(Source records)

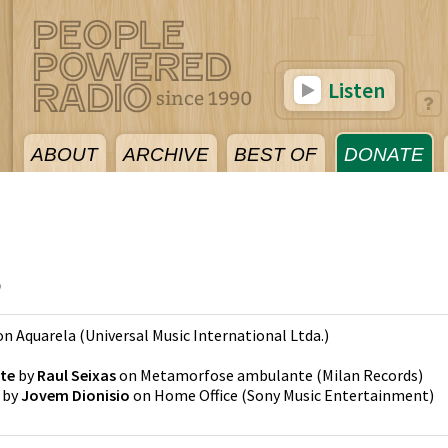
Listen
ABOUT
ARCHIVE
BEST OF
DONATE
5
on
Aquarela
(
Universal Music International Ltda.
)
te
by
Raul Seixas
on
Metamorfose ambulante
(
Milan Records
)
by
Jovem Dionisio
on
Home Office
(
Sony Music Entertainment
)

[Work instruction]
Look over the records above, and wherever a line contains the string "Music", copy that line.

[Answer to this problem]
Universal Music International Ltda.
Sony Music Entertainment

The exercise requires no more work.